Московский корреспондент Нью-Йорк Таймс Майкл Уайнс пишет в воскресном номере газеты от 30 сентября, в статье, озаглавленной «Террористический акт, изменивший лицо Земли»:
В 1348 году, по дороге в Испанию на свадьбу со своим женихом принцем Педро Кастильским, английская принцесса Джоана неосторожно остановилась в пораженном чумой Бордо, заболела и умерла, порушив англо-испанский союз, который мог изменить Европу. Сербский псих, убивший австрийского наследника в 1914 году, и эхо этого события - первая мировая война, империалистический раздел Ближнего Востока, появление тоталитаризма - все еще отзывается девять десятилетий спустя.
Трагедия - стержень истории. В то время, как единовременный зловещий акт разбил старые союзы и неожиданно создал на их месте совершенно новые, напрашивается вопрос: действительно ли нынешние сумасшедшие повернули историю в новом направлении, с последствиями, далекими от их намерений. И если это действительно так, то поистине сейчас на наших глазах делается история.

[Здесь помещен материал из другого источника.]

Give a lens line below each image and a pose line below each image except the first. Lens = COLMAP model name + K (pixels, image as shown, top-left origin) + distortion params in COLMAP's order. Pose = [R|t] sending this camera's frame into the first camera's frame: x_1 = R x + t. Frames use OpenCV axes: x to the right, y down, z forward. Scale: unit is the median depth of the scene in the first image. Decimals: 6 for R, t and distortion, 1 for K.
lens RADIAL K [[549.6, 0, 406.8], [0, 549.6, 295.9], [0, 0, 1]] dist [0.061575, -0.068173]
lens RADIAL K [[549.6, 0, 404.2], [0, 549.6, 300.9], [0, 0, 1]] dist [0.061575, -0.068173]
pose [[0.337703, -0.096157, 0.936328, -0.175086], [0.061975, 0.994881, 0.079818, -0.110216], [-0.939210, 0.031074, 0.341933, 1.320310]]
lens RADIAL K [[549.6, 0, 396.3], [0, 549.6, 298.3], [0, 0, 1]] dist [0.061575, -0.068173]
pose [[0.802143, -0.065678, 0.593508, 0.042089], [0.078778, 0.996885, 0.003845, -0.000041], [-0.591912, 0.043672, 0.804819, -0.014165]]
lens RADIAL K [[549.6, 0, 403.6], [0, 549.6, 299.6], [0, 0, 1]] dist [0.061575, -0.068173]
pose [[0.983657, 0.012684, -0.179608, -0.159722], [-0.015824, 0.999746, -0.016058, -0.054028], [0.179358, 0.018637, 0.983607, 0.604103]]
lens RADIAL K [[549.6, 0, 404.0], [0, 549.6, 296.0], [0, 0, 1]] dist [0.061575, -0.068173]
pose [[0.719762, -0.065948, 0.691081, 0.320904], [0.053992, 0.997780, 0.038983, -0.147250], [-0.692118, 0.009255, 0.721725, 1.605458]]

Мы еще вернемся к статье Майкла Уайнса - к тем русским темам, которые в ней подняты, но сейчас хочется сказать несколько слов о нашумевшем заявлении итальянского премьер-министра Берлускони, выразившего по поводу событий некий культурно-исторический оптимизм. Как известно, он сказал, что Запад неизбежно выиграет предстоящую сейчас войну, ибо западная культура выше мусульманской. Это заявление вызвало самую настоящую бурю и было сочтено буквально всеми комментаторами образцом политической безответственности. Тема, обозначенная у Берлускони, чрезвычайно провокативна как раз в культурфилософском смысле, и подмывает поговорить именно об этом, - скажем, вспомнить Шпенглера, утверждавшего несравнимость, несводимость культур друг к другу, и в этом свете попытаться оценить нынешнюю ситуацию, характеризующуюся актуальным, фактическим единством современного человечества, вынужденного сосуществовать как-то вне и помимо собственных культур, искать какие-то, так сказать, внекультурные формы единства. И тут уже чуть ли не насильственно возникает воспоминание о книге гарвардского профессора Сэмюэла Хантингтона, предсказавшего столкновение цивилизаций как основной сюжет двадцать первого века. Но именно последняя тема сейчас как бы нецензурна. В Соединенных Штатах она сейчас табу, а по-старорусски сказать, металл и жупел. Всячески подчеркивается, что война объявлена не мусульманской культуре, что никакого конфликта цивилизаций на самом деле нет, а начата охота за злоумышленниками. Идет война со злом - такой мотив появился в американских комментариях и высказываниях политиков. Тем самым тема переводится в еще более широкий, или высокий, план: моральный. Помимо воли возникает или восстанавливается некое манихейство - представление о добре и зле как космических силах и о мире как арене их предвечной борьбы.